======== MATERIAL TO PROCESS

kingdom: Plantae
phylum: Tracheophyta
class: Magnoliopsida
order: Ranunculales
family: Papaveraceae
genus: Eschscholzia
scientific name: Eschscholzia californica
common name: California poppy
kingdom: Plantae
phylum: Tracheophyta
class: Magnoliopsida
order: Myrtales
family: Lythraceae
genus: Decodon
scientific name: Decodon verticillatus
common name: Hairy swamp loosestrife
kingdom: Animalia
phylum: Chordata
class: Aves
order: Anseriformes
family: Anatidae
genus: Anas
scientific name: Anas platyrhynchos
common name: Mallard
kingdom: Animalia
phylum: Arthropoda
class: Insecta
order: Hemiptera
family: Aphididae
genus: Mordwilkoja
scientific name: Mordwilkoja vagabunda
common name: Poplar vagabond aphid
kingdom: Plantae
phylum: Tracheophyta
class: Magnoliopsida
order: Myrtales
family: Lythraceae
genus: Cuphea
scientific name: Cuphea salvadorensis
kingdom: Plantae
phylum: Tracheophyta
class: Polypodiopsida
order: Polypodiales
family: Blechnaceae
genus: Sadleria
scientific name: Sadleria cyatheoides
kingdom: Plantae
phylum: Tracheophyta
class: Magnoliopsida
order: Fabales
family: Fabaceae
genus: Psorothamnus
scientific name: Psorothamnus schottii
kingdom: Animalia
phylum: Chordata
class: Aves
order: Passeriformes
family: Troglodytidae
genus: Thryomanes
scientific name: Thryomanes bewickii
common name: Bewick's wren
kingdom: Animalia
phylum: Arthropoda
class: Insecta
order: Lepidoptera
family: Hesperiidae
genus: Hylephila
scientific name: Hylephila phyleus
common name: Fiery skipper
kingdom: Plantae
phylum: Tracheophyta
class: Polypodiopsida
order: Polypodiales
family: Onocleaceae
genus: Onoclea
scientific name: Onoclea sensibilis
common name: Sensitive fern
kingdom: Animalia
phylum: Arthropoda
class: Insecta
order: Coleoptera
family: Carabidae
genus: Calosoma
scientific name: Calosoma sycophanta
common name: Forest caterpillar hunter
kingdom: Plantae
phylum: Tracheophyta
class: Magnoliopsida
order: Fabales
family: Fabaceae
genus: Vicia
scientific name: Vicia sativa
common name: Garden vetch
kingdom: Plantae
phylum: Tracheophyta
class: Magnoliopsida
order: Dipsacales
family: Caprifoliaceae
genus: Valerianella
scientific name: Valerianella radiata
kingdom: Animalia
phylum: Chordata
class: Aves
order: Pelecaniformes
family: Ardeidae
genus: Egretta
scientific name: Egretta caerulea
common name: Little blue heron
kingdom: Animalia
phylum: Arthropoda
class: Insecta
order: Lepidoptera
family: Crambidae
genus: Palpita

================

SET EXERCISE:
Write out every line of the rows above without changing any of them.

RESPONSE FOR THIS EXERCISE:
kingdom: Plantae
phylum: Tracheophyta
class: Magnoliopsida
order: Ranunculales
family: Papaveraceae
genus: Eschscholzia
scientific name: Eschscholzia californica
common name: California poppy
kingdom: Plantae
phylum: Tracheophyta
class: Magnoliopsida
order: Myrtales
family: Lythraceae
genus: Decodon
scientific name: Decodon verticillatus
common name: Hairy swamp loosestrife
kingdom: Animalia
phylum: Chordata
class: Aves
order: Anseriformes
family: Anatidae
genus: Anas
scientific name: Anas platyrhynchos
common name: Mallard
kingdom: Animalia
phylum: Arthropoda
class: Insecta
order: Hemiptera
family: Aphididae
genus: Mordwilkoja
scientific name: Mordwilkoja vagabunda
common name: Poplar vagabond aphid
kingdom: Plantae
phylum: Tracheophyta
class: Magnoliopsida
order: Myrtales
family: Lythraceae
genus: Cuphea
scientific name: Cuphea salvadorensis
kingdom: Plantae
phylum: Tracheophyta
class: Polypodiopsida
order: Polypodiales
family: Blechnaceae
genus: Sadleria
scientific name: Sadleria cyatheoides
kingdom: Plantae
phylum: Tracheophyta
class: Magnoliopsida
order: Fabales
family: Fabaceae
genus: Psorothamnus
scientific name: Psorothamnus schottii
kingdom: Animalia
phylum: Chordata
class: Aves
order: Passeriformes
family: Troglodytidae
genus: Thryomanes
scientific name: Thryomanes bewickii
common name: Bewick's wren
kingdom: Animalia
phylum: Arthropoda
class: Insecta
order: Lepidoptera
family: Hesperiidae
genus: Hylephila
scientific name: Hylephila phyleus
common name: Fiery skipper
kingdom: Plantae
phylum: Tracheophyta
class: Polypodiopsida
order: Polypodiales
family: Onocleaceae
genus: Onoclea
scientific name: Onoclea sensibilis
common name: Sensitive fern
kingdom: Animalia
phylum: Arthropoda
class: Insecta
order: Coleoptera
family: Carabidae
genus: Calosoma
scientific name: Calosoma sycophanta
common name: Forest caterpillar hunter
kingdom: Plantae
phylum: Tracheophyta
class: Magnoliopsida
order: Fabales
family: Fabaceae
genus: Vicia
scientific name: Vicia sativa
common name: Garden vetch
kingdom: Plantae
phylum: Tracheophyta
class: Magnoliopsida
order: Dipsacales
family: Caprifoliaceae
genus: Valerianella
scientific name: Valerianella radiata
kingdom: Animalia
phylum: Chordata
class: Aves
order: Pelecaniformes
family: Ardeidae
genus: Egretta
scientific name: Egretta caerulea
common name: Little blue heron
kingdom: Animalia
phylum: Arthropoda
class: Insecta
order: Lepidoptera
family: Crambidae
genus: Palpita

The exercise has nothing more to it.